Nachdem wir in unsere Bleibe eingekehrt waren ging es dann ab in das Freibad am Meer welches gleichzeitig die Konzertlocation war. Terassen auf Stelzen ueberdacht von Terassen und dazwischen Meer. Es stellte sich raus das die Kombination Lionel und Sprungbrett wie Fosfor und Wasser ist. Lionel der mit abstand weisseste Mensch den man in Triest je sah mit noch weisseren, durchsichtigen Boxershorts verblueffte uns und die anderen Badegaeste mit einem Handstand auf dem 5 Meterbrett, einem Rueckwaertssalto und einem doppelten Vorwaertssalto auch vom Fuenfer. Unglaublich gut!!! Lionel ist es auch, der die Voelkermissverstaendigung am Meisten von uns allen betreibt. Obwohl er, wie er selber sagt, ganz nah dran ist sich problemlos auf Italienisch verstaendigen zu koennen. Insgesamt war es ein toller Abend. Tom schlaegt sich mit Italienisch echt nicht schlecht und obwohl die Triester anscheinend zu geizig sind 5 € fuer ein Konzert auszugeben, war es gar nicht mal so leer. Greenleaf kein Problem fuer die Italiener. Getanzt haben sie. Gefeiert haben sie. Und wer nicht da war hatte schon.

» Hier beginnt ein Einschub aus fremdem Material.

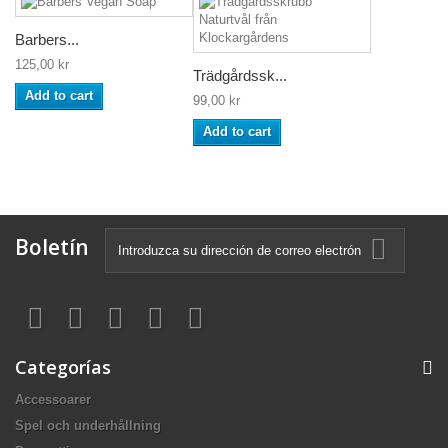
Barbers...
125,00 kr
Trädgårdssk...
Add to cart
99,00 kr
Add to cart
Boletín
Categorías
Accessoarer
Spel och underhållning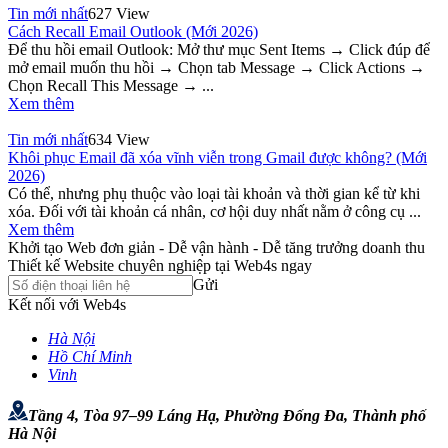
Tin mới nhất
627 View
Cách Recall Email Outlook (Mới 2026)
Để thu hồi email Outlook: Mở thư mục Sent Items → Click đúp để
mở email muốn thu hồi → Chọn tab Message → Click Actions →
Chọn Recall This Message → ...
Xem thêm
Tin mới nhất
634 View
Khôi phục Email đã xóa vĩnh viễn trong Gmail được không? (Mới
2026)
Có thể, nhưng phụ thuộc vào loại tài khoản và thời gian kể từ khi
xóa. Đối với tài khoản cá nhân, cơ hội duy nhất nằm ở công cụ ...
Xem thêm
Khởi tạo Web đơn giản - Dễ vận hành - Dễ tăng trưởng doanh thu
Thiết kế Website chuyên nghiệp tại Web4s ngay
Gửi
Kết nối với Web4s
Hà Nội
Hồ Chí Minh
Vinh
Tầng 4, Tòa 97–99 Láng Hạ, Phường Đống Đa, Thành phố
Hà Nội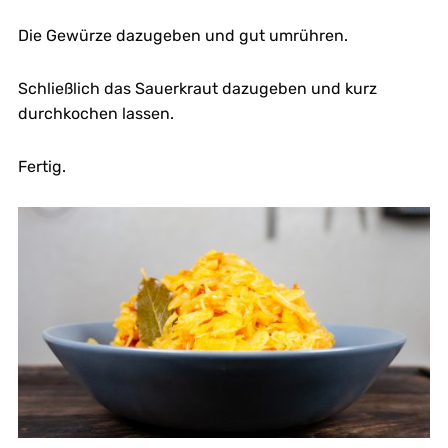
Die Gewürze dazugeben und gut umrühren.
Schließlich das Sauerkraut dazugeben und kurz
durchkochen lassen.
Fertig.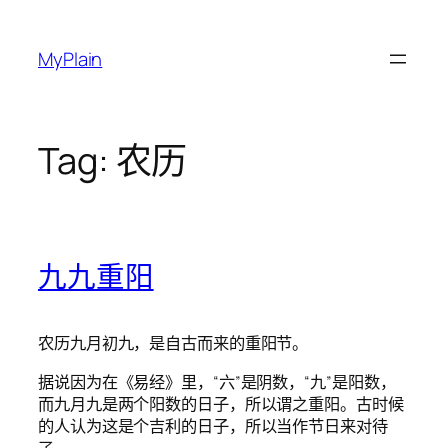
Skip
to
MyPlain
content
Tag:
农历
九九重阳
农历九月初九，是自古而来的重阳节。
据说因为在《易经》里，“六”是阴数，“九”是阳数，
而九月九是两个阳数的日子，所以谓之重阳。古时候
的人认为这是个吉利的日子，所以当作节日来对待
了。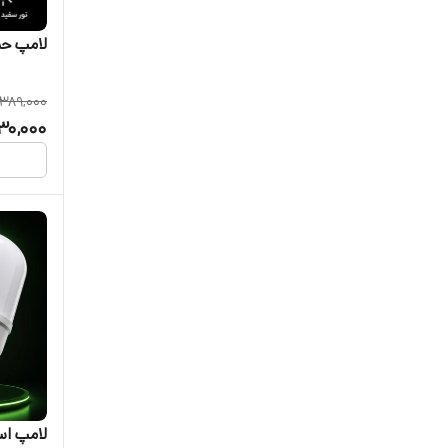
لامپ حبابی۲۵ وات 
389,000
30,000
لامپ استوانه ۸۰ و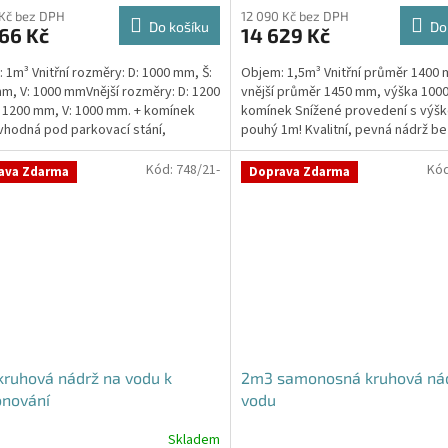
produktu
 Kč bez DPH
12 090 Kč bez DPH
Do košíku
Do
66 Kč
14 629 Kč
je
4,8
 1m³ Vnitřní rozměry: D: 1000 mm, Š:
Objem: 1,5m³ Vnitřní průměr 1400
z
m, V: 1000 mmVnější rozměry: D: 1200
vnější průměr 1450 mm, výška 100
5
 1200 mm, V: 1000 mm. + komínek
komínek Snížené provedení s výšk
hvězdiček.
vhodná pod parkovací stání,
pouhý 1m! Kvalitní, pevná nádrž be
kace i terasy...
potřeby obetonování...
Kód:
748/21-
Kó
ava Zdarma
Doprava Zdarma
ruhová nádrž na vodu k
2m3 samonosná kruhová ná
onování
vodu
Skladem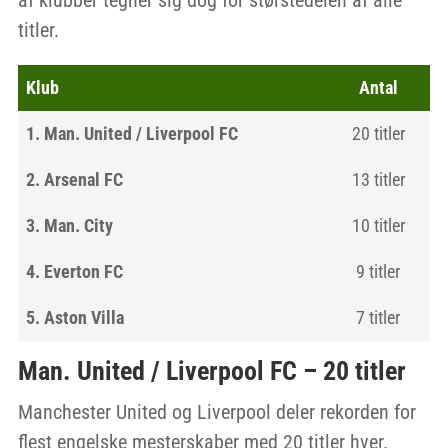
titler.
Klub
Antal
1. Man. United / Liverpool FC
20 titler
2. Arsenal FC
13 titler
3. Man. City
10 titler
4. Everton FC
9 titler
5. Aston Villa
7 titler
Man. United / Liverpool FC – 20 titler
Manchester United og Liverpool deler rekorden for
flest engelske mesterskaber med 20 titler hver.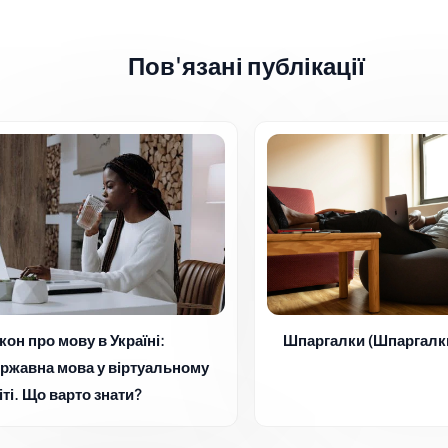
Пов'язані публікації
кон про мову в Україні:
Шпаргалки (Шпаргалк
ржавна мова у віртуальному
іті. Що варто знати?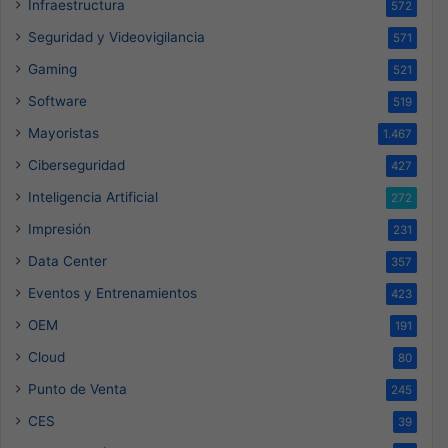
Infraestructura
572
Seguridad y Videovigilancia
571
Gaming
521
Software
519
Mayoristas
1.467
Ciberseguridad
427
Inteligencia Artificial
272
Impresión
231
Data Center
357
Eventos y Entrenamientos
423
OEM
191
Cloud
80
Punto de Venta
245
CES
39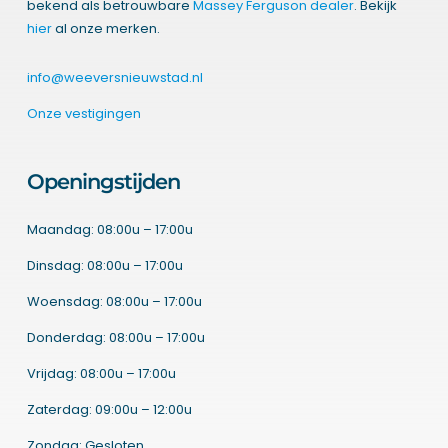
bekend als betrouwbare
Massey Ferguson dealer
. Bekijk
hier
al onze merken.
info@weeversnieuwstad.nl
Onze vestigingen
Openingstijden
Maandag: 08:00u – 17:00u
Dinsdag: 08:00u – 17:00u
Woensdag: 08:00u – 17:00u
Donderdag: 08:00u – 17:00u
Vrijdag: 08:00u – 17:00u
Zaterdag: 09:00u – 12:00u
Zondag: Gesloten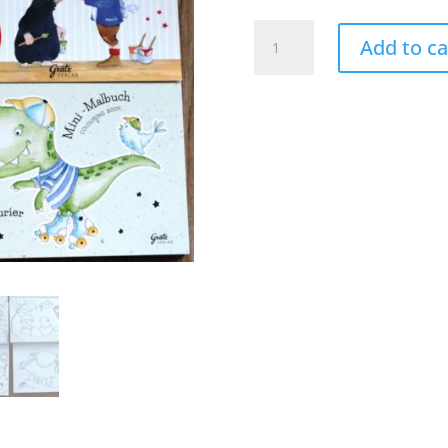
Kleurboekjes
Add to ca
(set
van
vijf)
quantity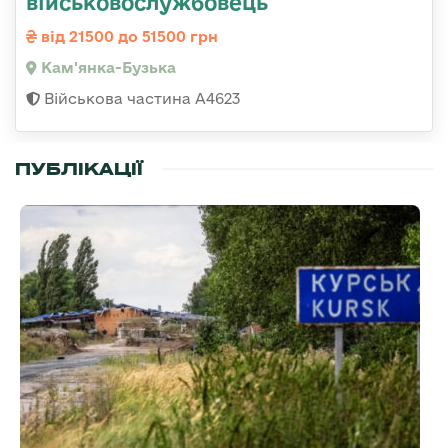
військовослужбовець
від 21500 до 51500 грн
Кам'янка-Бузька
Військова частина А4623
ПУБЛІКАЦІЇ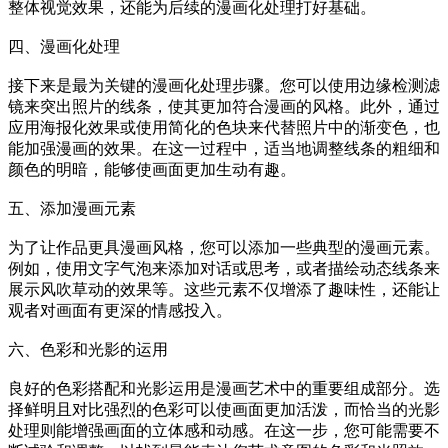
整体视觉效果，还能为后续的漫画化处理打好基础。
四、漫画化处理
接下来是最为关键的漫画化处理步骤。您可以使用边缘检测滤
镜来突出照片的线条，使其更加符合漫画的风格。此外，通过
应用海报化效果或使用简化的色块来代替照片中的渐变色，也
能加强漫画的效果。在这一过程中，适当地调整线条的粗细和
颜色的明暗，能够使画面更加生动有趣。
五、添加漫画元素
为了让作品更具漫画风格，您可以添加一些典型的漫画元素。
例如，使用文字气泡来添加对话或思考，或者描绘动态线条来
展示风吹草动的效果等。这些元素不仅增添了趣味性，还能让
观者对画面有更深的情感投入。
六、色彩和光影的运用
良好的色彩搭配和光影运用是漫画艺术中的重要组成部分。选
择鲜明且对比强烈的色彩可以使画面更加活泼，而恰当的光影
处理则能增强画面的立体感和动感。在这一步，您可能需要不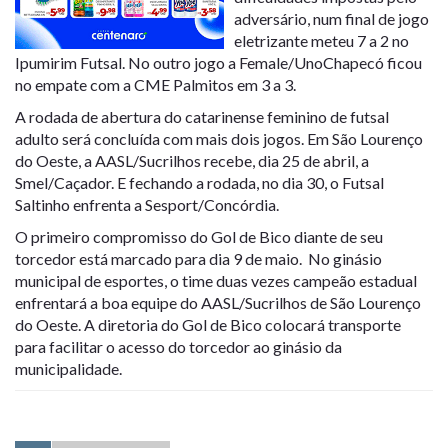
adversário, num final de jogo
eletrizante meteu 7 a 2 no
Ipumirim Futsal. No outro jogo a Female/UnoChapecó ficou
no empate com a CME Palmitos em 3 a 3.
A rodada de abertura do catarinense feminino de futsal
adulto será concluída com mais dois jogos. Em São Lourenço
do Oeste, a AASL/Sucrilhos recebe, dia 25 de abril, a
Smel/Caçador. E fechando a rodada, no dia 30, o Futsal
Saltinho enfrenta a Sesport/Concórdia.
O primeiro compromisso do Gol de Bico diante de seu
torcedor está marcado para dia 9 de maio. No ginásio
municipal de esportes, o time duas vezes campeão estadual
enfrentará a boa equipe do AASL/Sucrilhos de São Lourenço
do Oeste. A diretoria do Gol de Bico colocará transporte
para facilitar o acesso do torcedor ao ginásio da
municipalidade.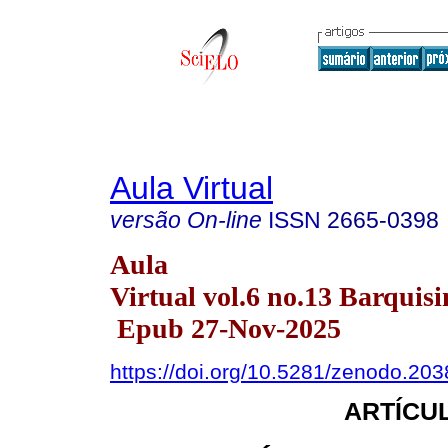
Aula Virtual
versão On-line
ISSN
2665-0398
Aula
Virtual vol.6 no.13 Barquisi
Epub 27-Nov-2025
https://doi.org/10.5281/zenodo.20
ARTÍCUL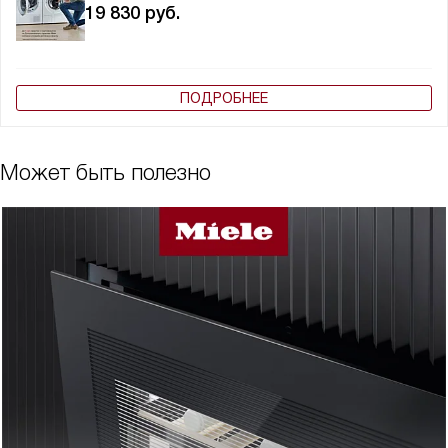
19 830
руб.
ПОДРОБНЕЕ
Может быть полезно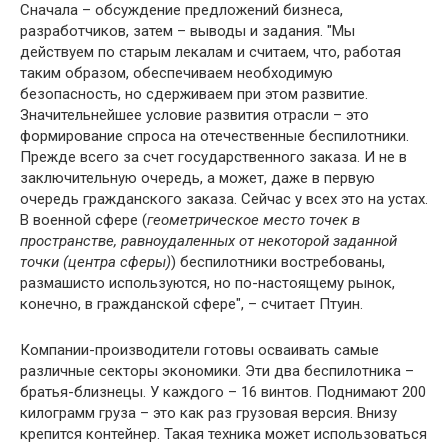
Сначала – обсуждение предложений бизнеса,
разработчиков, затем – выводы и задания. "Мы
действуем по старым лекалам и считаем, что, работая
таким образом, обеспечиваем необходимую
безопасность, но сдерживаем при этом развитие.
Значительнейшее условие развития отрасли – это
формирование спроса на отечественные беспилотники.
Прежде всего за счет государственного заказа. И не в
заключительную очередь, а может, даже в первую
очередь гражданского заказа. Сейчас у всех это на устах.
В военной сфере (
геометрическое место точек в
пространстве, равноудаленных от некоторой заданной
точки (центра сферы)
) беспилотники востребованы,
размашисто используются, но по-настоящему рынок,
конечно, в гражданской сфере", – считает Птуин.
Компании-производители готовы осваивать самые
различные секторы экономики. Эти два беспилотника –
братья-близнецы. У каждого – 16 винтов. Поднимают 200
килограмм груза – это как раз грузовая версия. Внизу
крепится контейнер. Такая техника может использоваться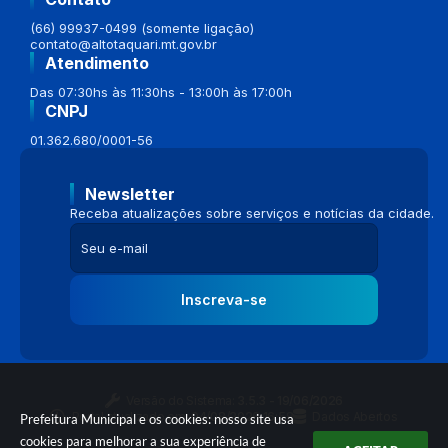
(66) 99937-0499 (somente ligação)
contato@altotaquari.mt.gov.br
Atendimento
Das 07:30hs às 11:30hs - 13:00h às 17:00h
CNPJ
01.362.680/0001-56
Newsletter
Receba atualizações sobre serviços e notícias da cidade.
Inscreva-se
Versão do Sistema:
3.5.3 - 19/06/2026
Portal atualizado em:
04/08/2026 16:58
Dados Abertos
Prefeitura Municipal e os cookies: nosso site usa
cookies para melhorar a sua experiência de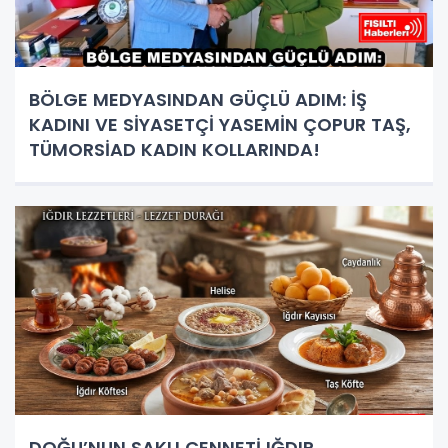
BÖLGE MEDYASINDAN GÜÇLÜ ADIM: İŞ
KADINI VE SİYASETÇİ YASEMİN ÇOPUR TAŞ,
TÜMORSİAD KADIN KOLLARINDA!
DOĞU’NUN SAKLI CENNETİ IĞDIR,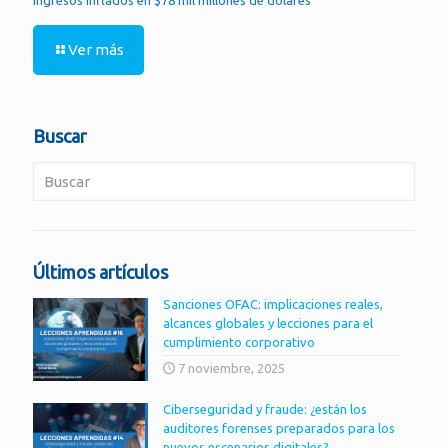
Ver más
Buscar
Últimos artículos
Sanciones OFAC: implicaciones reales,
alcances globales y lecciones para el
cumplimiento corporativo
7 noviembre, 2025
Ciberseguridad y fraude: ¿están los
auditores forenses preparados para los
nuevos escenarios digitales?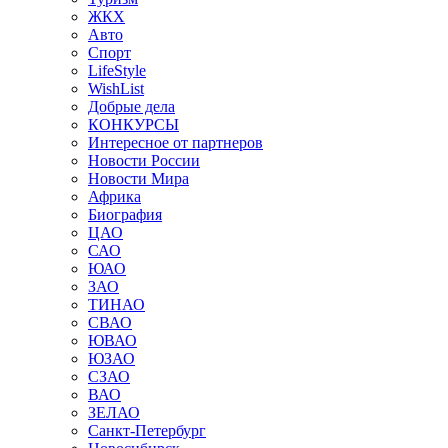
ЖКХ
Авто
Спорт
LifeStyle
WishList
Добрые дела
КОНКУРСЫ
Интересное от партнеров
Новости России
Новости Мира
Африка
Биография
ЦАО
САО
ЮАО
ЗАО
ТИНАО
СВАО
ЮВАО
ЮЗАО
СЗАО
ВАО
ЗЕЛАО
Санкт-Петербург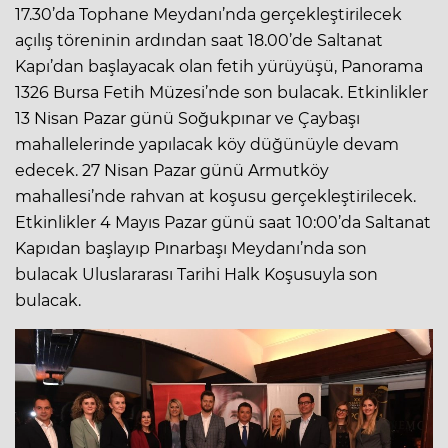
17.30’da Tophane Meydanı’nda gerçekleştirilecek
açılış töreninin ardından saat 18.00’de Saltanat
Kapı’dan başlayacak olan fetih yürüyüşü, Panorama
1326 Bursa Fetih Müzesi’nde son bulacak. Etkinlikler
13 Nisan Pazar günü Soğukpınar ve Çaybaşı
mahallelerinde yapılacak köy düğünüyle devam
edecek. 27 Nisan Pazar günü Armutköy
mahallesi’nde rahvan at koşusu gerçekleştirilecek.
Etkinlikler 4 Mayıs Pazar günü saat 10:00’da Saltanat
Kapıdan başlayıp Pınarbaşı Meydanı’nda son
bulacak Uluslararası Tarihi Halk Koşusuyla son
bulacak.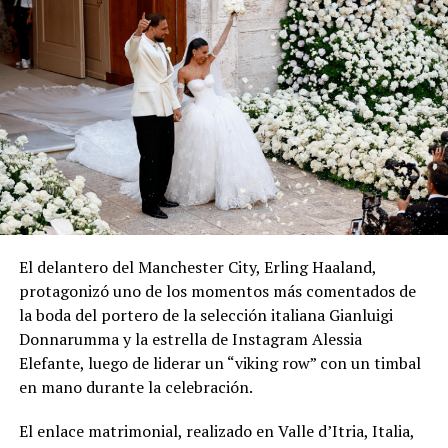
El delantero del Manchester City, Erling Haaland,
protagonizó uno de los momentos más comentados de
la boda del portero de la selección italiana Gianluigi
Donnarumma y la estrella de Instagram Alessia
Elefante, luego de liderar un “viking row” con un timbal
en mano durante la celebración.
El enlace matrimonial, realizado en Valle d’Itria, Italia,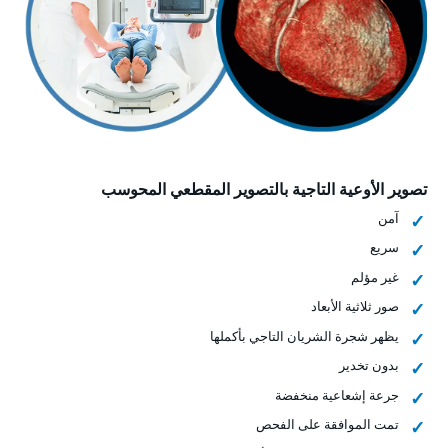
تصوير الأوعية التاجية بالتصوير المقطعي المحوسب
آمن
سريع
غير مؤلم
صور ثلاثية الأبعاد
يظهر شجرة الشريان التاجي بأكملها
بدون تخدير
جرعة إشعاعية منخفضة
تمت الموافقة على الفحص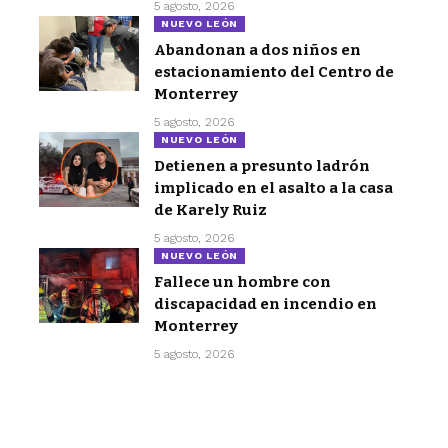
5 agosto, 2026
NUEVO LEÓN
Abandonan a dos niños en
estacionamiento del Centro de
Monterrey
5 agosto, 2026
NUEVO LEÓN
Detienen a presunto ladrón
implicado en el asalto a la casa
de Karely Ruiz
5 agosto, 2026
NUEVO LEÓN
Fallece un hombre con
discapacidad en incendio en
Monterrey
5 agosto, 2026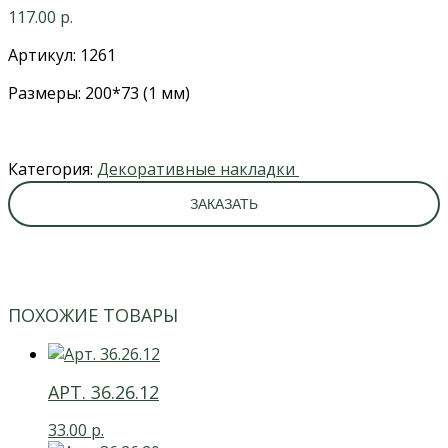
117.00
р.
Артикул: 1261
Размеры: 200*73 (1 мм)
Категория:
Декоративные накладки
ЗАКАЗАТЬ
ПОХОЖИЕ ТОВАРЫ
АРТ. 36.26.12
33.00
р.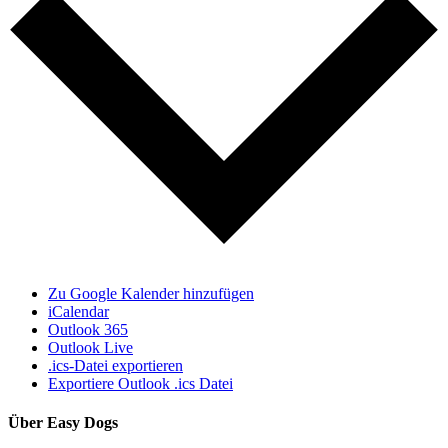
Zu Google Kalender hinzufügen
iCalendar
Outlook 365
Outlook Live
.ics-Datei exportieren
Exportiere Outlook .ics Datei
Über Easy Dogs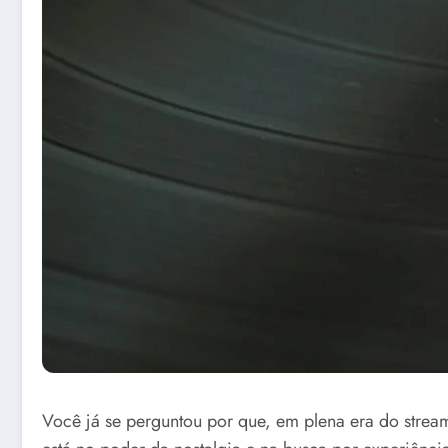
Você já se perguntou por que, em plena era do streami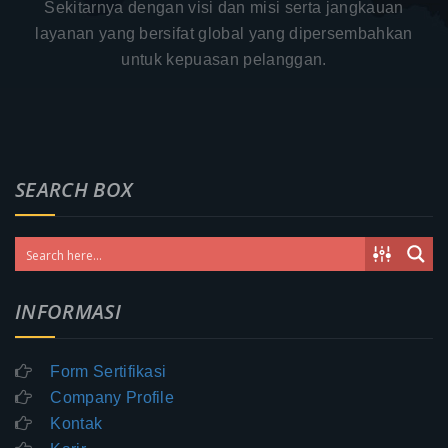
Sekitarnya dengan visi dan misi serta jangkauan
layanan yang bersifat global yang dipersembahkan
untuk kepuasan pelanggan.
SEARCH BOX
INFORMASI
Form Sertifikasi
Company Profile
Kontak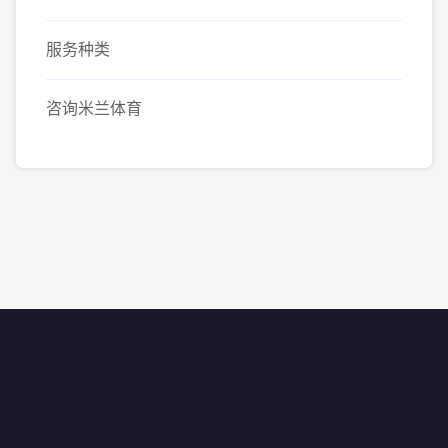
服务种类
咨询米兰体育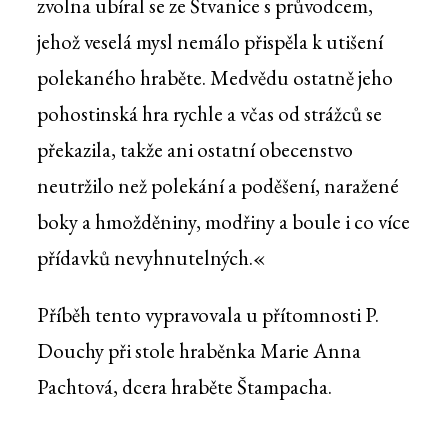
zvolna ubíral se ze Štvanice s průvodcem,
jehož veselá mysl nemálo přispěla k utišení
polekaného hraběte. Medvědu ostatně jeho
pohostinská hra rychle a včas od strážců se
překazila, takže ani ostatní obecenstvo
neutržilo než polekání a poděšení, naražené
boky a hmožděniny, modřiny a boule i co více
přídavků nevyhnutelných.«
Příběh tento vypravovala u přítomnosti P.
Douchy při stole hraběnka Marie Anna
Pachtová, dcera hraběte Štampacha.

Was auch noch unbedingt erwaehnt werden muss, sind die heroischen Taten die Tom und Peppi auf der Slackline vollbracht haben. Waghalsige Spruenge und ein Rad auf der Slackline sind die Neuentdeckungen.

Sehr viel Birra Moretti und Gin Tonik machten das Ganze zu einem langen, feuchten, unvergesslichen Abend. Nachdem wir zu Fuss endlich an unserer Unterkunft angekommen waren, erwischte mich Tom noch auf dem Klo beim auschecken meiner Gesichtsmimik. Es muss recht intressant ausgesehen haben, denn als ich schon auf meiner Matraze ins Lalaland ueberging hoerte ich noch Tom irgendwo in der Ferne lachen.